The prominent chorus reflects the choral tradition of Dvorák's homeland but we also find in this compelling, intricate work the influence of Wagner that hits us head on in the opening movement. One must not forget that Dvorák actually met Wagner and played under him when the German, during a journey to Dvorák's Czech homeland, made use of the provisional theatre orchestra that Dvorák played in during that time. There is a series of bare intervals of rising octaves followed by a chromatic descent, reflecting, respectively, the image of Mary looking up to her son on the cross and then, the son looking down on his mother. Next, Dvorák does something unusual as though to hint at the unusual grief experience that he went through -- after all, most ordinary people would find it a great tragedy to be struck with the death of one child and only very few lose all three of their children within such a short time period. An unusual amount of grief warrants an unusual musical pendant: the descending chromatic scale climaxes neither on a major nor minor chord but on the most dissonant of tonal sonorities, a diminished chord, as though expressing the composer's feeling of being completely torn apart by his grief. In other words, following the descending chromatic notes, the music builds again with short ascending phrases and then comes a crushing diminished chord and this is a thinly veiled cry of despair.

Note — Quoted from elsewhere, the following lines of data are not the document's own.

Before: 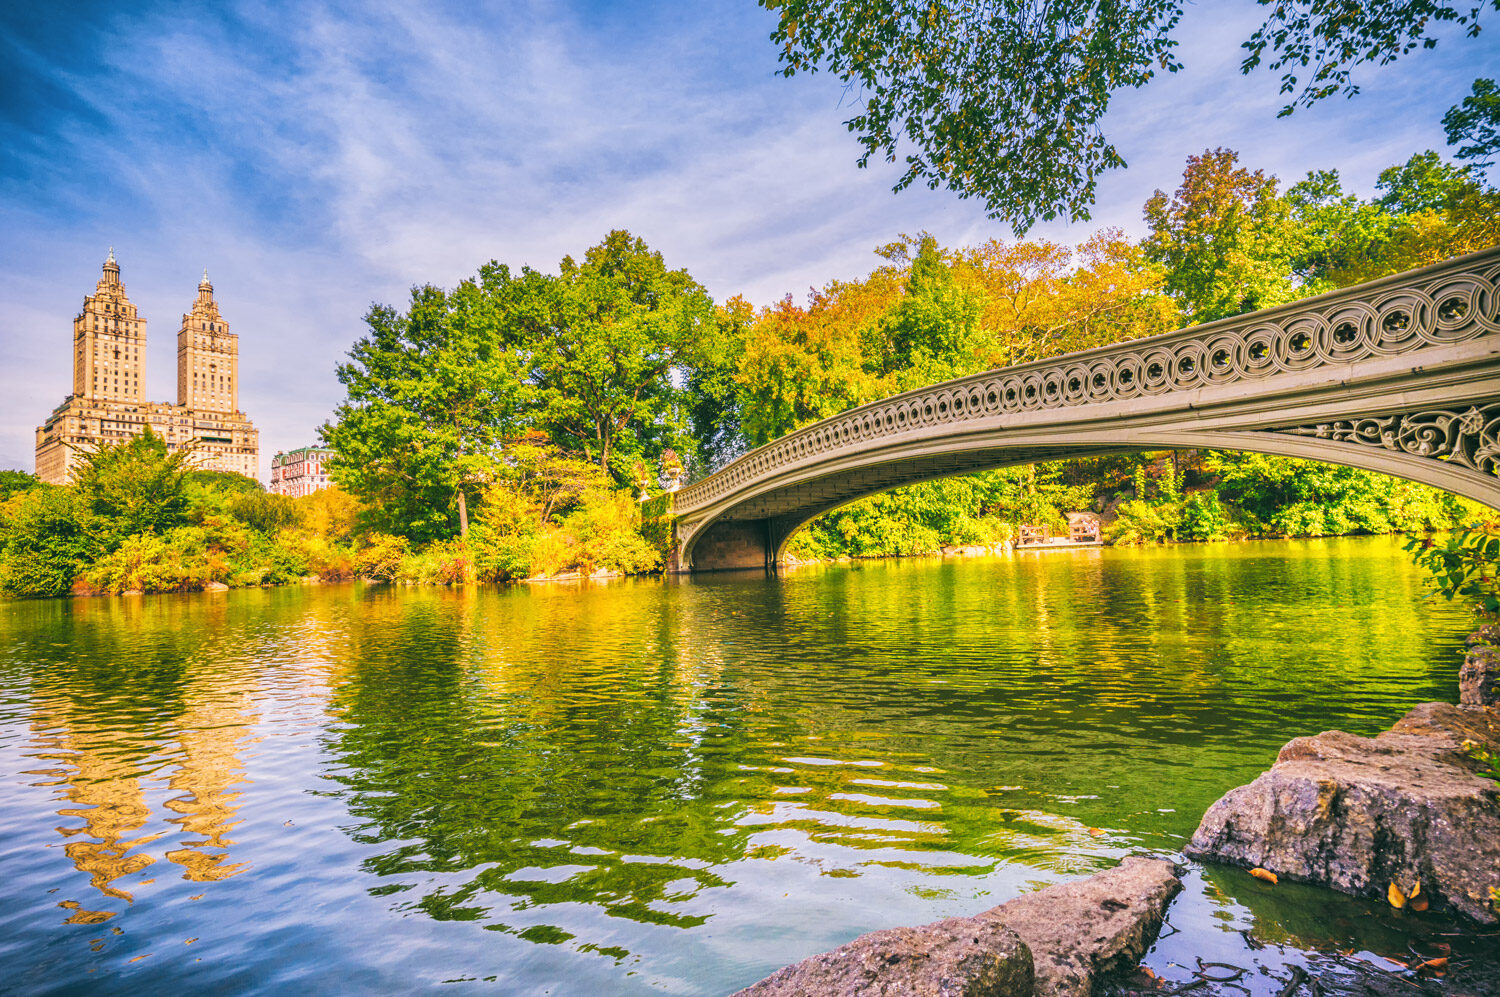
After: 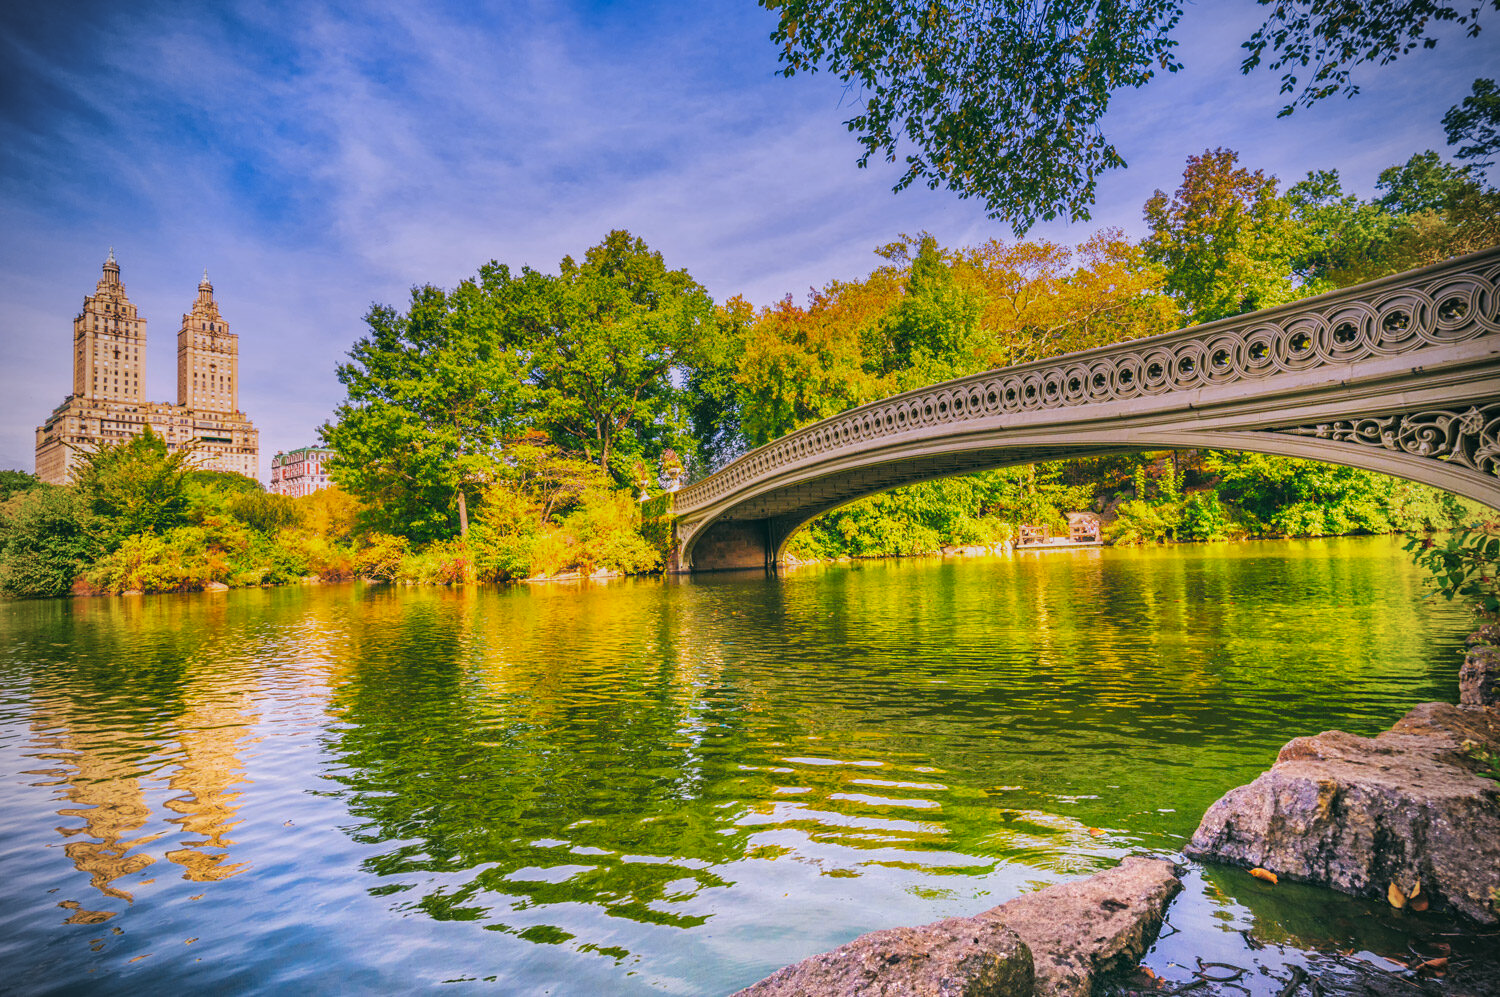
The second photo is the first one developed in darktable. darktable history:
graduated density: hue 238.83°, saturation 50%
color correction: saturation 1.11
vignetting: on, module defaults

Then the opening chorus comes in, singing its first line, 'Stabat Mater Dolorosa'.

Other influences to be found in the Dvorák Stabat Mater are Brahms, of course, Italian Opera, but also the Baroque school. The entire piece is intensely symphonic in nature, showing this clearly to be the work of a classical orchestral composer. The impressive orchestral figures of the opening return for the final section once more. Every mood imaginable to man is reflected in the music of this Stabat Mater: there are beautiful duets, the baroque style Inflammatus et Accensus is reminiscent of Händel, the tenor aria Fac Me Vere Tecum with its imitating chorus response is clearly a statement of anguish and loss, the Alto's Inflammatus is driven by such urgency that it seems to reflect the personal destiny of the composer and the final movement with its highly emotional Quando Corpus Morietur ('when my body dies') affects to the core when it shifts from the predominant key of B minor to the Paradisi Gloria in D major, ending with ecstasy and acceptance of an all-wise God who seems to know exactly what he is doing even when we do not. Throughout the piece, there is an unmistakable Bohemian coloring but its dramatic individual design suggests that the composer was not so much counting on structure as he was on wishing to convey a sense of emotional unity and eventual serenity.